▶ _Required tasks_:
1: In the news excerpt about Sihanouk's remarks on the Khmer Rouge, to whom does Sihanouk liken Ta Mok?
2: Extend the news excerpt about Sihanouk's remarks on the Khmer Rouge, picking up after its last sentence.

▶ _Document extract_:
"""

Sihanouk said the Khmer Rouge could not be trusted and

had not changed since their brutal rule in the 1970s.

"They are the same.

They have not changed their leadership, their philosophy or their policy. They

want always to retake power and make Kampuchea a very backward country - pushing

Kampuchea back to the Stone Age, and they are going to fight us until they come

into Phnom Penh to take power like on the 17th of April, 1975 - it is their

ultimate aim," he told reporters at the Royal Palace.

Sihanouk said the

Khmer Rouge's leader was still Pol Pot. "I know them - they still have the same

direction, same leadership. Pol Pot, number one; Ieng Sary, number two Nuon

Chea, the former chief of assembly; and also Son Sen, the commander in chief of

the Khmer Rouge army - they are the same.

Sihanouk also likened the

rebel's senior northern commander, Ta Mok, to Nazi Germany's SS chief, Heinrich

Himmler.

"And Ta Mok, I call him the Himmler of the regime - they are the

same," he said.

The one-legged Ta Mok, also known by his nickname "The

Butcher" is held responsible by UN officials for the massacres of Vietnamese

civilians before last May's elections.

"""

▶ _Record extracts_:

"""

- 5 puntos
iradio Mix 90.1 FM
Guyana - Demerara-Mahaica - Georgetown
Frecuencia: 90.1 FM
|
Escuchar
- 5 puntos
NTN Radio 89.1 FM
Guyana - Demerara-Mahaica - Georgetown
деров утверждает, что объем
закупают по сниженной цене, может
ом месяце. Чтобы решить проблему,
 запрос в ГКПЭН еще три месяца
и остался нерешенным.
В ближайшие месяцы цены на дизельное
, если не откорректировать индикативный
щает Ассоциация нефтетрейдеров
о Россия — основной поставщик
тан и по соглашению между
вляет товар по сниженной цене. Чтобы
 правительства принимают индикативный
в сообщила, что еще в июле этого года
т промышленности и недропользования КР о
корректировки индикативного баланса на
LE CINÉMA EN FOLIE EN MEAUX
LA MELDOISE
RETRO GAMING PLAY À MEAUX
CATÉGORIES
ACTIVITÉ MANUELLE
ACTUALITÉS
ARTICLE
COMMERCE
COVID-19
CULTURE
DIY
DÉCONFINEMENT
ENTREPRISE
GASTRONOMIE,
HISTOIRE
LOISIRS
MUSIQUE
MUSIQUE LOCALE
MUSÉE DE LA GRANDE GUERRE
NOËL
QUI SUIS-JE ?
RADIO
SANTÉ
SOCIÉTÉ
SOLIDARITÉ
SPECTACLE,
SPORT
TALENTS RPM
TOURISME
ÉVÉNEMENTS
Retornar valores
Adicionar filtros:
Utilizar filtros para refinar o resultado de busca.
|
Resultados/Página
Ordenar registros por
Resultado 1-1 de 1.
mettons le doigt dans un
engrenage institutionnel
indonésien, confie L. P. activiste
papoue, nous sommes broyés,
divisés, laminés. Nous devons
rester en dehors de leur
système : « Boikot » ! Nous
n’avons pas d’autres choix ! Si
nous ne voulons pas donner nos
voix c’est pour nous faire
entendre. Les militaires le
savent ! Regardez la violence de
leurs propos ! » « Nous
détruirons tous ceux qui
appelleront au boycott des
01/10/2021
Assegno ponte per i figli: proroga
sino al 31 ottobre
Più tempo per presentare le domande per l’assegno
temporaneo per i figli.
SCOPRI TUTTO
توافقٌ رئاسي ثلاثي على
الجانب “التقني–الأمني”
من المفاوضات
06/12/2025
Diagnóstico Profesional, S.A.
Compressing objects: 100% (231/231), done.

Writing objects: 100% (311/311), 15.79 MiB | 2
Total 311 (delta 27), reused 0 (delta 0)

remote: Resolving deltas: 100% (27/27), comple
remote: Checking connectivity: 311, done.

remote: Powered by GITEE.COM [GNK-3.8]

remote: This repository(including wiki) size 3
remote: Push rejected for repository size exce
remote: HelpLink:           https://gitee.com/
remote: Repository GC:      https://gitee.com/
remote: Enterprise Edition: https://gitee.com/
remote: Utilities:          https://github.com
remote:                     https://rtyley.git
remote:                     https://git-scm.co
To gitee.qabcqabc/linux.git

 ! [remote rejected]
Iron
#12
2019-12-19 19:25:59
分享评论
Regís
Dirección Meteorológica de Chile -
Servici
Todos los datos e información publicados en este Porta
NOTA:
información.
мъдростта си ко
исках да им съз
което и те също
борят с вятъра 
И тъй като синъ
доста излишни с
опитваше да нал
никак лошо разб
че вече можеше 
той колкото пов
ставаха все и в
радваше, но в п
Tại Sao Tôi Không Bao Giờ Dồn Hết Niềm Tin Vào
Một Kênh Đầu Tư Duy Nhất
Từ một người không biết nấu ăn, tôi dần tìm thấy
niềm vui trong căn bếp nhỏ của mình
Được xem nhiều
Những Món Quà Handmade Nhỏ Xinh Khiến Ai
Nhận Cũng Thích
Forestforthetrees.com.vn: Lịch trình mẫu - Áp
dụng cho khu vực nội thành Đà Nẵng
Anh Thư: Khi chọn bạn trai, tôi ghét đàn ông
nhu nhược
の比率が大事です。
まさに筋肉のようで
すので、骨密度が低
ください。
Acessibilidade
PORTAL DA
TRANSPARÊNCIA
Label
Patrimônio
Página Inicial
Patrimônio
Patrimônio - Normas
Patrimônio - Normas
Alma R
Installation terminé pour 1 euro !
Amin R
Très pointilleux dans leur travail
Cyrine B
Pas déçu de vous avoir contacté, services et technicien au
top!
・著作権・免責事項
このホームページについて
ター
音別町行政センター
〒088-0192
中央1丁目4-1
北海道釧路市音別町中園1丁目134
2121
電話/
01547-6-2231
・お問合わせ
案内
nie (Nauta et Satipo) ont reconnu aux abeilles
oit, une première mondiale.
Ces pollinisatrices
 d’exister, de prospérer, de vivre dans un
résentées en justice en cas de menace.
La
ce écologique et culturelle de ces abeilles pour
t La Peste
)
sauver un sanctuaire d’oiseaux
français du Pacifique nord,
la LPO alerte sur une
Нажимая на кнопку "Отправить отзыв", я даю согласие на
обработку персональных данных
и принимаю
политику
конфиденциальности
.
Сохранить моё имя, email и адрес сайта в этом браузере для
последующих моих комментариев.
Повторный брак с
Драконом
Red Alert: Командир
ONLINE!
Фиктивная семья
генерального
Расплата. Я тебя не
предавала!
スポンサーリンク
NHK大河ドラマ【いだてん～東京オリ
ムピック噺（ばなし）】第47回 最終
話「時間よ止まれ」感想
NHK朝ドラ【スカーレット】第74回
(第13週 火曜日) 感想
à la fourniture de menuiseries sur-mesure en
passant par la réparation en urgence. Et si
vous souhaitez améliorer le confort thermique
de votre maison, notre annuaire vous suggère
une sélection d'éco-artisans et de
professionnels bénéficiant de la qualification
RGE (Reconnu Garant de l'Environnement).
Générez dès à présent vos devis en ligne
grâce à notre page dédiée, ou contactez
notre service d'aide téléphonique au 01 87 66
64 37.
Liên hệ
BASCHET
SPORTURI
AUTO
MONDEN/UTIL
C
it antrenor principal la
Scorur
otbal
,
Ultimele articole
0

"""

▶ _Answers for each item_:
1: He likens Ta Mok to Heinrich Himmler, Nazi Germany's SS chief.

2:
King Sihanouk said he feared that

national reconciliation would never be achieved and he reiterated an earlier

call for friendly Western countries such as France, the United States and

Australia to help in training a modern army as well as provide military

equipment.

"The only way to save Cambodia is by helping the royal

government and the royal army and by training the soldiers and by giving them

lessons in behavior," he said.

Sihanouk said the lack of basic training

among the soldiers was one reason the rebel HQ at Pailin was recaptured easily

last month.

Pailin was first captured by the government army but a KR

counterattack on April 18 easily pushed out the government force.

In

addition to training, the army needed weapons, planes, helicopters, tanks,

ambulances and lorries," Sihanouk said.

He dismissed claims he had been

involved in political meddling and sought to retake power.

"Old Sihanouk

- I have no future because I'm going to die very soon,"he said.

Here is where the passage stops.